Monday, November 14, 2011
Caving
I'm about to cave and call Drew. It's been less than a week. I don't think I can make it another week. I just want to hear his voice. it would be so easy to just grab my phone and hit the 5 and call him. but he'd be so pissed at me. i need his arms around me. I need to hear his voice in my ear. I need to feel his hand on my face. I need to taste his lips on mine. I need to be close to him. I need him close to me. It's so hard to fall asleep when all I want is him in my bed. I need to call him. I need to hear him. I'm going to die.
Wednesday, November 9, 2011
I'm Gonna Die
So. The break started today. I feel like i'm going to die. but at the same time, i don't feel anything. at least, at then end of talking, when i was begging for 5 more minutes, drew broke down. a little. at least i know he cares. a little. i don't get to talk to him till the 22nd. that's 11 days. it has been years since we've gone a single day without talking, how am i supposed to survive through 11.
i feel like i've been hit by a train.
"i don't want to be alive anymore."
i feel like i've been hit by a train.
"i don't want to be alive anymore."
Tuesday, November 8, 2011
Dear Drew
Dear Drew is a project that I'm going to be starting on Thursday evening.

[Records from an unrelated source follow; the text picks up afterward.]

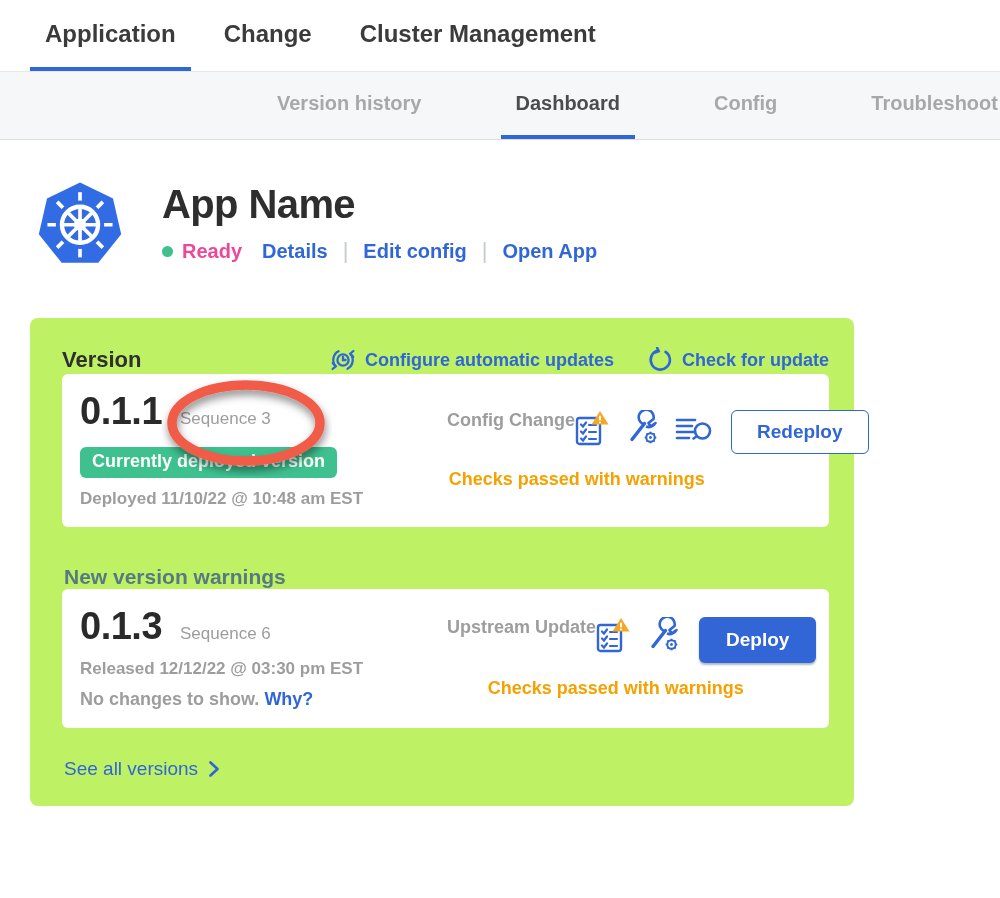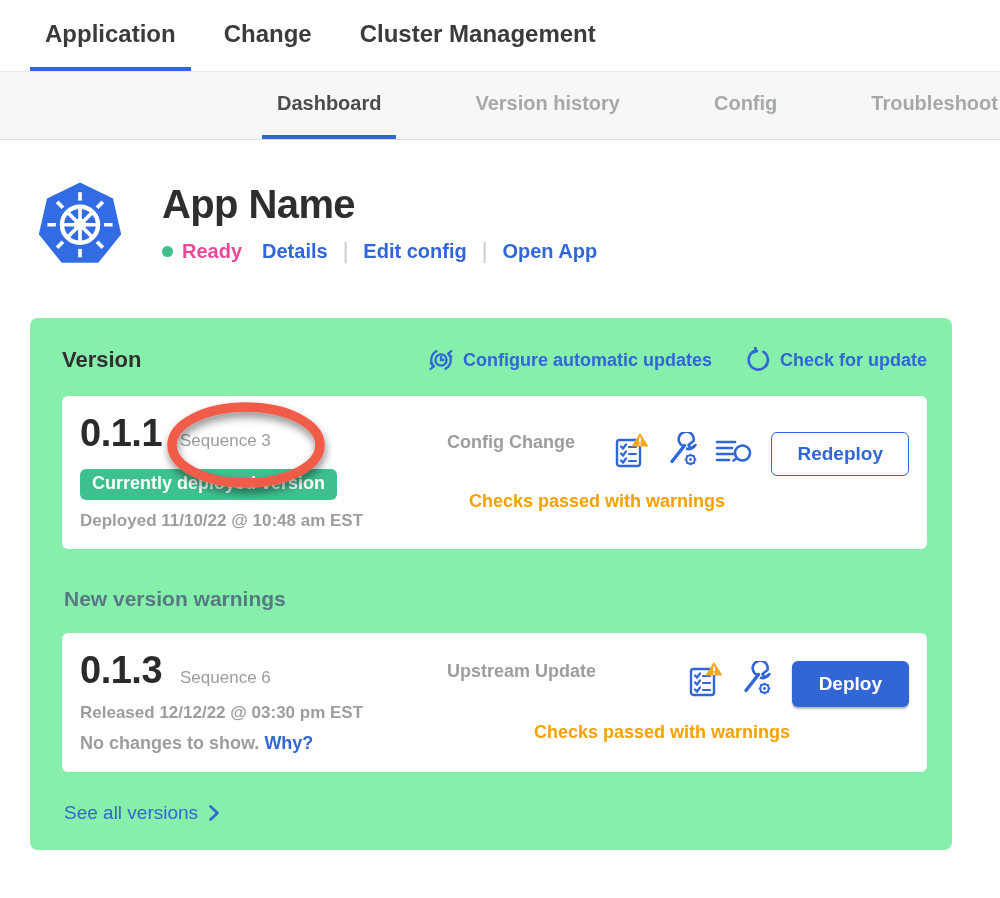--- a/index.html
+++ b/index.html
@@ -32,29 +32,29 @@
   .app-header { display:flex; align-items:center; padding:38px 0 0 36px; }
   .k8s-logo { width:88px; height:90px; margin-right:38px; flex:none; }
   .app-title { font-size:40px; font-weight:800; color:#2e2e2e; letter-spacing:-0.6px; margin:0 0 12px 0; line-height:1.1; }
   .status-row { display:flex; align-items:center; font-size:20px; font-weight:700; }
   .status-dot { width:11px; height:11px; border-radius:50%; background:#3ec08f; margin-right:9px; }
   .status-text { color:#ec4899; margin-right:20px; }
   .hlink { color:#3066d6; text-decoration:none; cursor:pointer; }
   .divider { color:#c6cbce; font-weight:400; font-size:22px; margin:0 15px; }
   
   .version-panel {
-    margin:50px 30px 0 30px; width:922px; background:#86efac; border-radius:8px;
+    margin:50px 30px 0 30px; width:824px; background:#bef264; border-radius:8px;
     padding:28px 25px 26px 32px;
   }
   .panel-header { display:flex; align-items:center; }
   .panel-title { font-size:22px; font-weight:800; color:#2f2f2f; }
   .panel-actions { margin-left:auto; display:flex; align-items:center; gap:34px; }
   .panel-action { display:flex; align-items:center; gap:8px; font-size:18px; font-weight:700; color:#3066d6; cursor:pointer; }
   
-  .version-card { background:#fff; border-radius:6px; margin-top:22px; padding:16px 18px 18px 18px; display:flex; }
+  .version-card { background:#fff; border-radius:6px; padding:16px 18px 18px 18px; display:flex; }
   .vc-left { width:355px; flex:none; position:relative; }
   .version-line { display:flex; align-items:baseline; }
   .version-number { font-size:38px; font-weight:800; color:#2a2a2a; letter-spacing:-0.5px; }
   .sequence { font-size:17px; font-weight:400; color:#9d9d9d; margin-left:18px; }
   .annotation-svg { position:absolute; left:82px; top:-14px; pointer-events:none; }
   .deployed-badge {
     display:inline-block; margin-top:14px; background:#3ec08f; color:#fff;
     font-size:18px; font-weight:700; padding:4px 12px 6px 12px; border-radius:6px;
   }
   .date-line { margin-top:11px; font-size:17px; font-weight:700; color:#9d9d9d; }
@@ -83,22 +83,22 @@
 </head>
 <body>
 
 <nav class="top-nav">
   <div class="top-tab active">Application</div>
   <div class="top-tab">Change</div>
   <div class="top-tab">Cluster Management</div>
 </nav>
 
 <nav class="sub-nav">
+  <div class="sub-tab">Version history</div>
   <div class="sub-tab active">Dashboard</div>
-  <div class="sub-tab">Version history</div>
   <div class="sub-tab">Config</div>
   <div class="sub-tab">Troubleshoot</div>
 </nav>
 
 <header class="app-header">
   <span class="icon k8s-logo">
     <svg width="88" height="90" viewBox="0 0 100 100">
       <polygon points="50,4 87.5,22.1 96.8,62.7 70.8,95.3 29.2,95.3 3.2,62.7 12.5,22.1" fill="#326ce5"></polygon>
       <g stroke="#ffffff" stroke-width="4.2">
         <line x1="50" y1="52" x2="50" y2="15"></line>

I'm going to be writing Drew a letter every day at the time when we would normally talk. It'll tell him about how my day went, and about the things that I'm improving.
There's just something I wish he'd do. He keeps telling me that this is killing him as much as it's killing me. I just wish he would show it. He says he can't. That if he does, this whole thing would fall apart. But I can't stand another night talking with him on the verge of tears while he sits and grins over a note he's writing to his professor. I don't know if I can do it one more night. But that's all I have with him. One. More. Night. I'm going to die these next few weeks. I'm glad I have Martie and Casey here at school. We sit up and play blitz every night, and I love it. They make me laugh so much. Especially when I'm off the computer with Drew and about to cry. I don't think they notice how often I almost cry. I always wait till Martie's asleep before I cry myself to sleep. I SO wish he'd show a LITTLE bit of pain. Why can't he at least show me that he cares? I just wish he'd show a little emotion sometimes.

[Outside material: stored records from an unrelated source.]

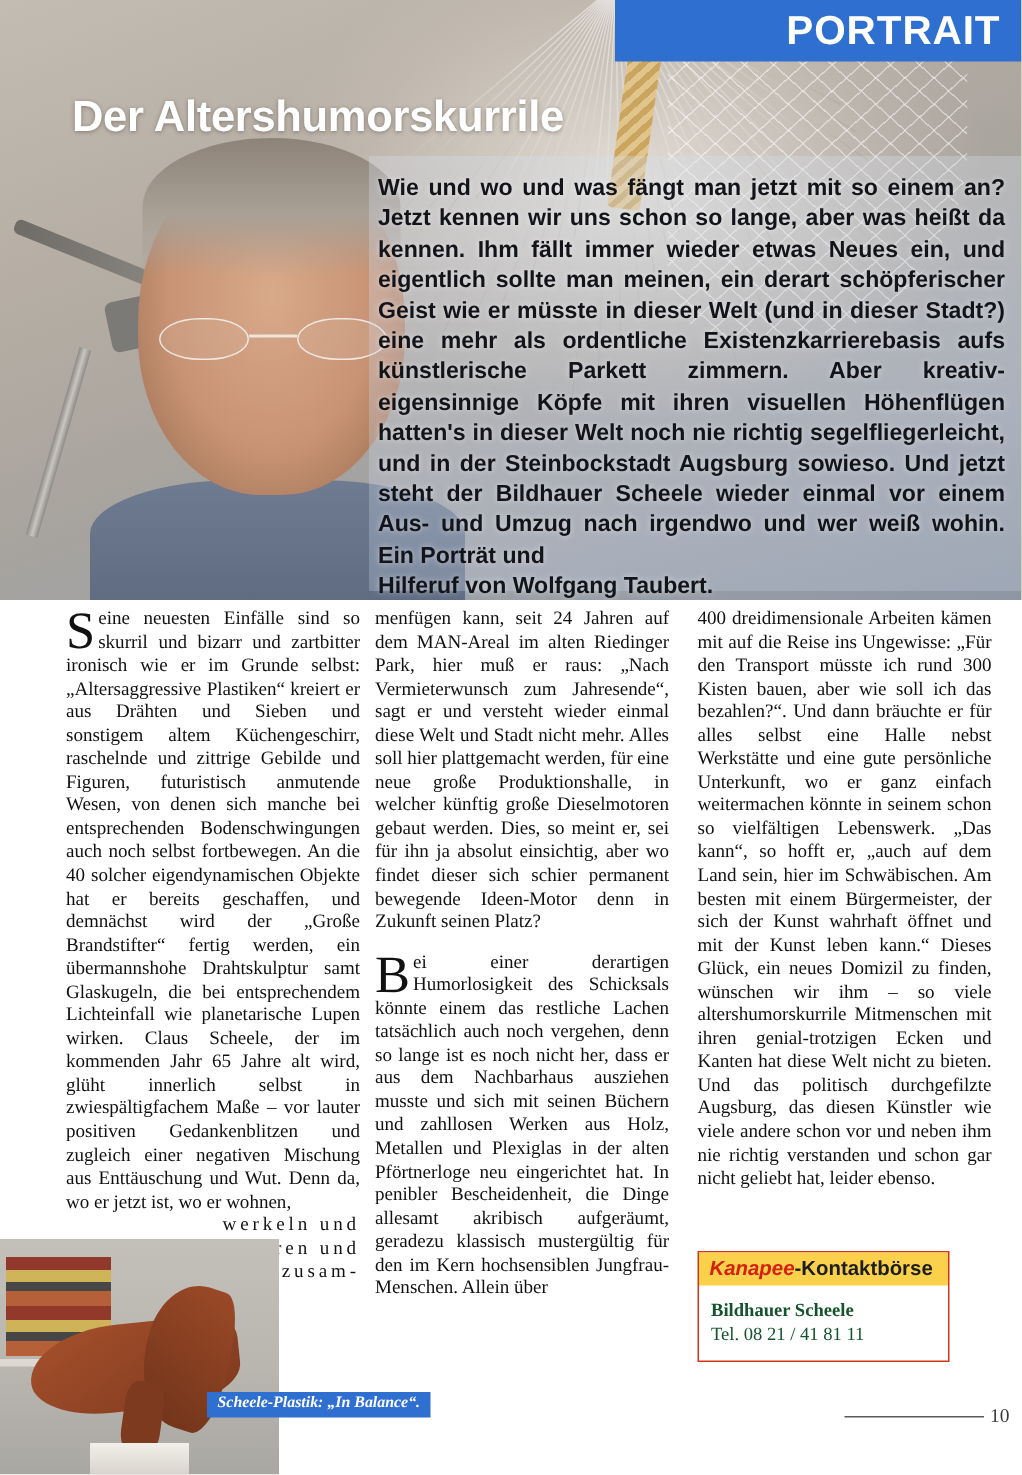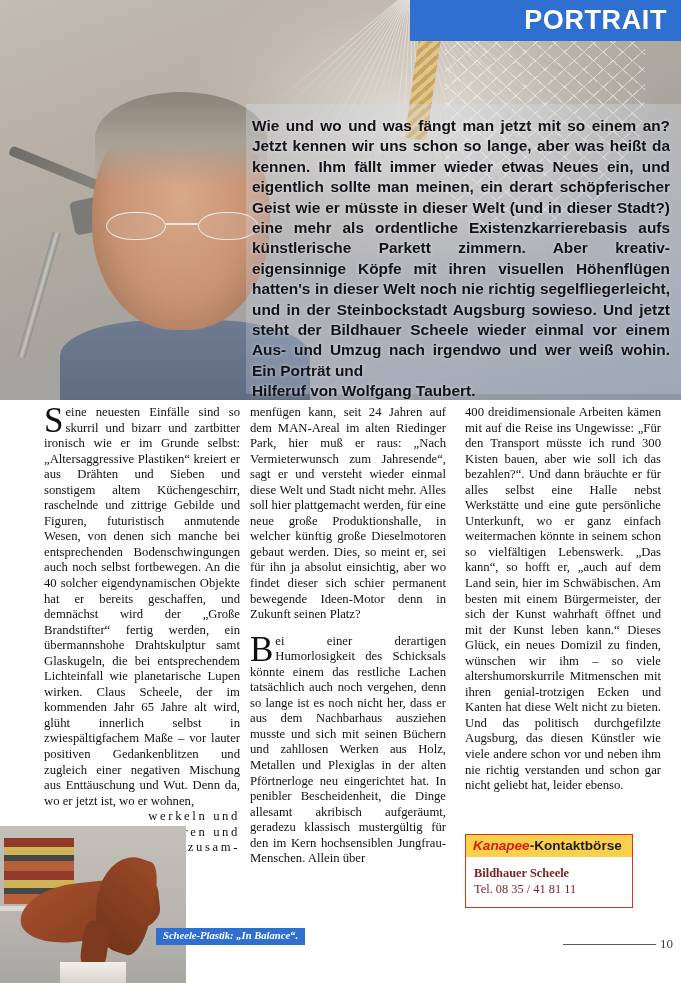--- a/index.html
+++ b/index.html
@@ -250,21 +250,21 @@
     transform: rotate(8deg);
   }
   .sp-plinth {
     position: absolute; left: 60px; top: 136px; width: 66px; height: 21px;
     background: linear-gradient(to bottom, #f2efe9, #d8d4cd);
   }
 
   
   .caption {
     position: absolute;
-    left: 156px; top: 928px;
+    left: 138px; top: 928px;
     background: #2f6fd0;
     color: #ffffff;
     font-style: italic;
     font-weight: bold;
     font-size: 10.6px;
     line-height: 14px;
     padding: 1px 7px 2px 7px;
     white-space: nowrap;
     font-family: "Liberation Serif", serif;
   }
@@ -288,21 +288,21 @@
   }
   .contact-head .kanapee {
     color: #d4200e;
     font-style: italic;
     font-weight: bold;
   }
   .contact-body {
     padding: 8px 8px 9px 8px;
     font-size: 12.4px;
     line-height: 16.4px;
-    color: #7f1d1d;
+    color: #14532d;
   }
   .contact-body .name { font-weight: bold; }
 
   
   .footer-rule {
     position: absolute;
     left: 563px; top: 944px;
     width: 93px; height: 1.4px;
     background: #5a5a5a;
   }
@@ -373,20 +373,21 @@
       <div class="bridge"></div>
       <div class="lens r"></div>
     </div>
 
     <div class="lead-wash"></div>
 
     <div class="portrait-banner">
       <span>PORTRAIT</span>
     </div>
 
+    <div class="headline">Der Altershumorskurrile</div>
 
     <div class="lead">
       <div>Wie und wo und was fängt man jetzt mit so einem an? Jetzt kennen wir uns schon so lange, aber was heißt da kennen. Ihm fällt immer wieder etwas Neues ein, und eigentlich sollte man meinen, ein derart schöpferischer Geist wie er müsste in dieser Welt (und in dieser Stadt?) eine mehr als ordentliche Existenzkarrierebasis aufs künstlerische Parkett zimmern. Aber kreativ-eigensinnige Köpfe mit ihren visuellen Höhenflügen hatten's in dieser Welt noch nie richtig segelfliegerleicht, und in der Steinbockstadt Augsburg sowieso. Und jetzt steht der Bildhauer Scheele wieder einmal vor einem Aus- und Umzug nach irgendwo und wer weiß wohin. Ein Porträt und</div>
       <div class="last">Hilferuf von Wolfgang Taubert.</div>
     </div>
   </div>
 
   <div class="body-area">
 
     <div class="col col1">
@@ -416,20 +417,20 @@
   </div>
 
   <div class="caption">Scheele-Plastik: „In Balance“.</div>
 
   <div class="contact-box">
     <div class="contact-head">
       <span class="kanapee">Kanapee</span><span>-Kontaktbörse</span>
     </div>
     <div class="contact-body">
       <div class="name">Bildhauer Scheele</div>
-      <div>Tel. 08 35 / 41 81 11</div>
+      <div>Tel. 08 21 / 41 81 11</div>
     </div>
   </div>
 
   <div class="footer-rule"></div>
   <div class="page-num">10</div>
 
 </div>
 
 </body></html>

He doesn't even show it on his blog, which I'm not even supposed to be reading. I wish he would give me something somewhere. After tomorrow I have no idea when i'll hear him say he loves me again. he won't tell me i'm beautiful. he won't touch me if i see him. how am i supposed to tell he loves me if he can't show it? how am i supposed to believe that he cares if he's a freaking statue all the time? I just want him to be honest with me. He's always pressing me to be honest with him, why can't I expect the same from him? whatever.
There's just something I wish he'd do. He keeps telling me that this is killing him as much as it's killing me. I just wish he would show it. He says he can't. That if he does, this whole thing would fall apart. But I can't stand another night talking with him on the verge of tears while he sits and grins over a note he's writing to his professor. I don't know if I can do it one more night. But that's all I have with him. One. More. Night. I'm going to die these next few weeks. I'm glad I have Martie and Casey here at school. We sit up and play blitz every night, and I love it. They make me laugh so much. Especially when I'm off the computer with Drew and about to cry. I don't think they notice how often I almost cry. I always wait till Martie's asleep before I cry myself to sleep. I SO wish he'd show a LITTLE bit of pain. Why can't he at least show me that he cares? I just wish he'd show a little emotion sometimes.
He doesn't even show it on his blog, which I'm not even supposed to be reading. I wish he would give me something somewhere. After tomorrow I have no idea when i'll hear him say he loves me again. he won't tell me i'm beautiful. he won't touch me if i see him. how am i supposed to tell he loves me if he can't show it? how am i supposed to believe that he cares if he's a freaking statue all the time? I just want him to be honest with me. He's always pressing me to be honest with him, why can't I expect the same from him? whatever.
Monday, November 7, 2011
falling
So... Drew and I are officially starting our "break" on wednesday. It's killing me to know that i only have 2 more hours to talk to him before we won't talk for two more weeks. I don't even know how long it's going to be before i can actually talk with him again. It hurts so much. Every time i talk to him it's like a knife in my chest. and he acts like he doesn't even care. i know it's cause his personality is different than mine, but could he at least show that he hurts at all? does he have to act like he's fine with this? does he have to kill me every time we talk? i don't wanna hurt anymore. i don't want to cry every night. i don't want to act like i'm ok in the day. i just want to shut down. i want to turn off. but i fucking can't. cause i have to keep up with school. i'm so sick of it. i just wanna fall.
Drew, you promised me forever. You. Promised. Please don't find someone else. Please always still love me. Please please please don't forget me. I Love You more than you could know.
Drew, you promised me forever. You. Promised. Please don't find someone else. Please always still love me. Please please please don't forget me. I Love You more than you could know.